【独自】死んだ母の年金、偶然知り780万円受給 全国で750万件が宙に
「対象の年金記録があります」。大阪府の60代男性は、パソコン画面に出てきたメッセージに目を疑った。日本年金機構が運営する「ねんきんネット」で、自分の年金記録が持ち主不明となっていないか検索したついでに、亡くなった母親の名前を入れてみた。2016年のことだ。
>>持ち主不明5100万件の一部 年金機構、遺族へ周知せず 「不足なら今後改善」
後日、年金事務所で調べてもらうと、国民年金と、3社分の厚生年金の未統合記録が見つかった。10カ月が経過し、未支給年金と遅延特別加算金の合計約780万円が順次支給された。
母親は出産で教員を退職後、主婦や民間企業勤務で国民年金か厚生年金の保険料を納付。しかし、生前受け取ったのは教員時の共済年金だけ。死後10年以上が過ぎ、ようやくそれが分かった。
男性はさらに調べた。母親の姉の名前を検索すると、またも未統合記録があり、遺族に伝えた。自宅にあった古い老人会名簿で500人ほどの検索も試すと、約40人分の記録が出てきた。大半は死亡者のようだった。「亡くなった人の未支給の年金が放置されているのではないか」。その疑念は確信に変わっていく。
男性は年金事務所に行き、問題解決を促した。ところが「最初はどの職員も、死亡者など宙に浮いた記録を検索できることも知らなかった」。遺族に伝えるようにも訴えたが、「国としてできることはした。名簿関係は自治会から知らせてほしい」と言われた。区役所や自治会に相談しても対応は押し付け合い。前には進まなかった。
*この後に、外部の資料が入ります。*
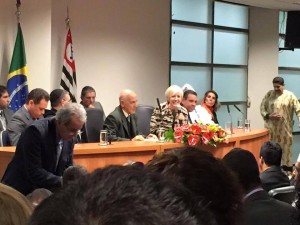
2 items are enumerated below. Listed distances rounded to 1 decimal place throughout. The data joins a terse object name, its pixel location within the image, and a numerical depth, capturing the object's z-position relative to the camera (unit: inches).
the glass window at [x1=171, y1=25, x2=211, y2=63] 410.3
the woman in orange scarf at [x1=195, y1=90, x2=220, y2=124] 341.1
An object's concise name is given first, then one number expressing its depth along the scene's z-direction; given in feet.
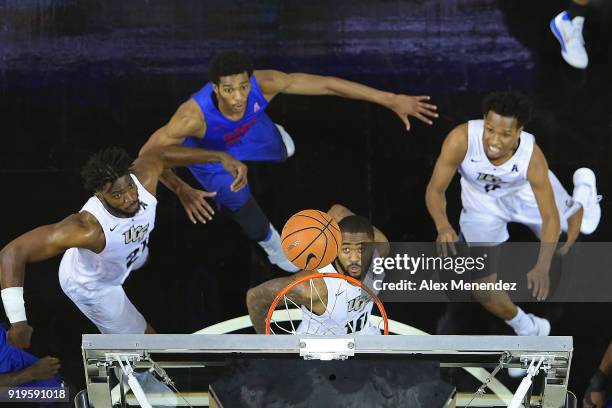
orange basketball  40.86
国会で取り上げてもらおうと17年から議員やメディアにも情報を送った。その数50カ所以上。本紙「あなたの特命取材班」に届いたのは22年夏だった。
年金記録問題の発覚は07年。国民1人当たりに一つの「基礎年金番号」を割り振って複数の年金制度の記録統合を進めたが、持ち主不明の記録が約5100万件も出てきた。政治責任が問われ、自民党が09年に下野する一因ともなった。
年金機構によると、そのうち約3300万件で持ち主が判明したものの、死亡者分約750万件は未支給のままという。
「残された年金記録問題」だった。
(水山真人)
未支給年金の受給手続き 死亡者の年金受給に結びついていない未統合記録を検索するには「ねんきんネット」への登録が必要。自身のねんきん定期便か、マイナンバーカードが手元にあるとスムーズに手続きできる。
登録後、亡くなった両親や祖父母の氏名やふりがな、生年月日、性別を入力して検索する。インターネットがない場合は、最寄りの年金事務所に相談できる。
記録が見つかれば年金事務所に出向き、記録訂正の手続きを行う。日本年金機構によると、複雑でなければ、その場で見込み額も示され、支払いまでの期間は数カ月という。